[Chart understanding data]
───

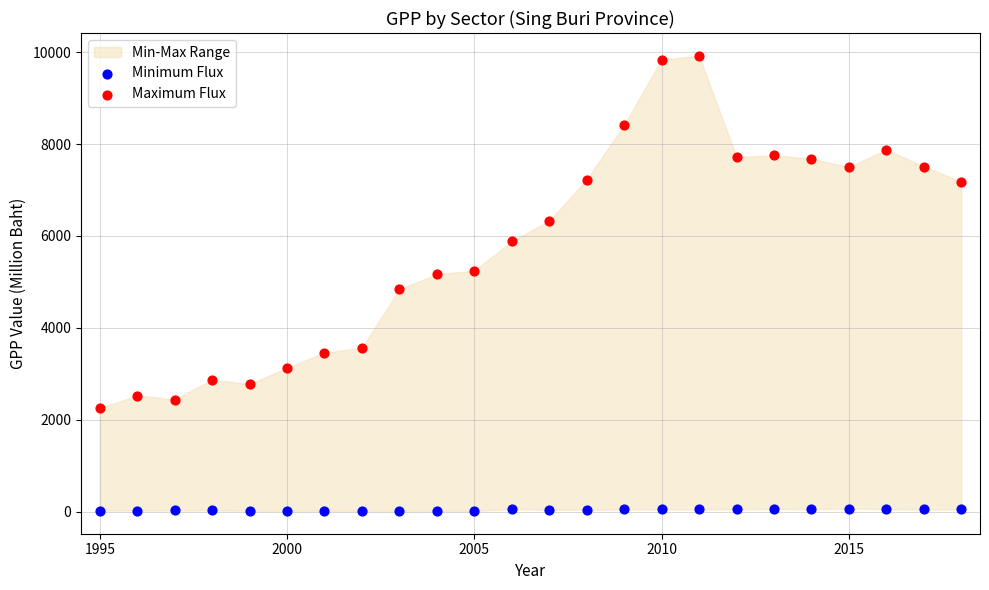

Which series contains the lowest Y value?

Minimum Flux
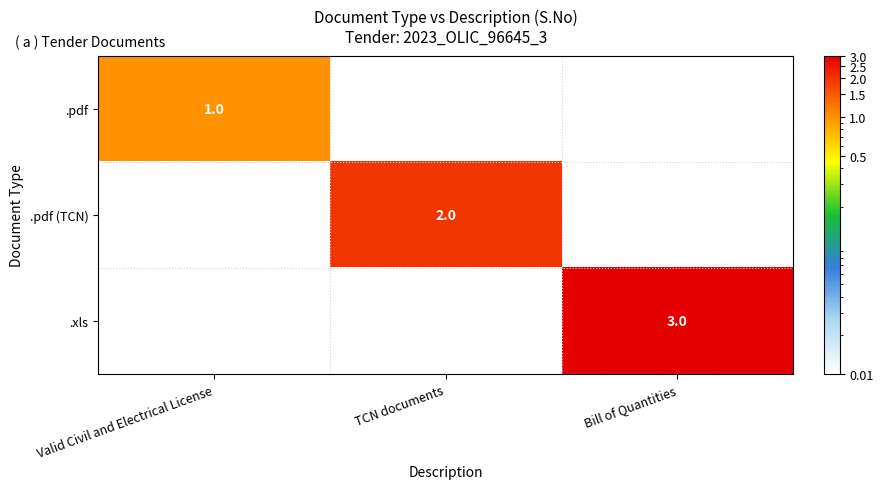

True or false: .xls has a value of 3 at Bill of Quantities.

True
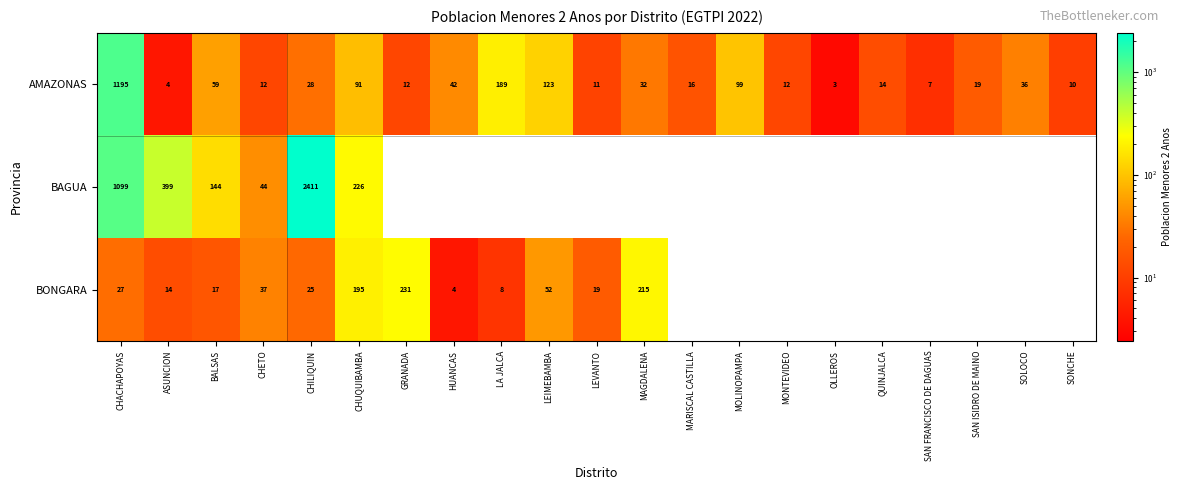

What is the difference between the highest and lowest values at ASUNCION?

395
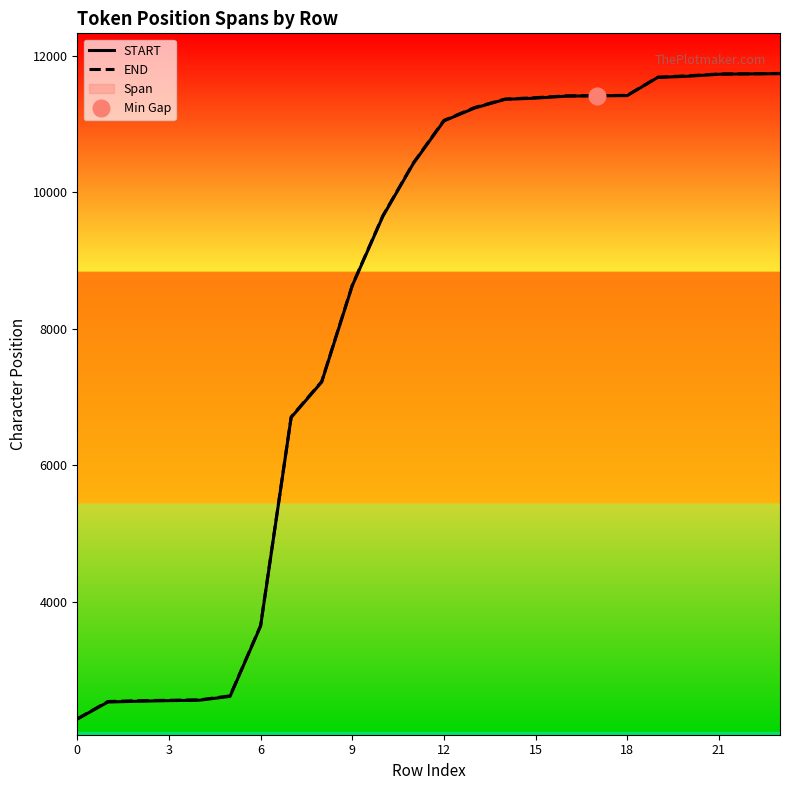

Which series has the widest spread of values?

START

───

* Work to complete
Return each line of the records that contains the string "series". Uppercase and lowercase letters count as different.

* Exercise output
Which series contains the lowest Y value?
Which series has the widest spread of values?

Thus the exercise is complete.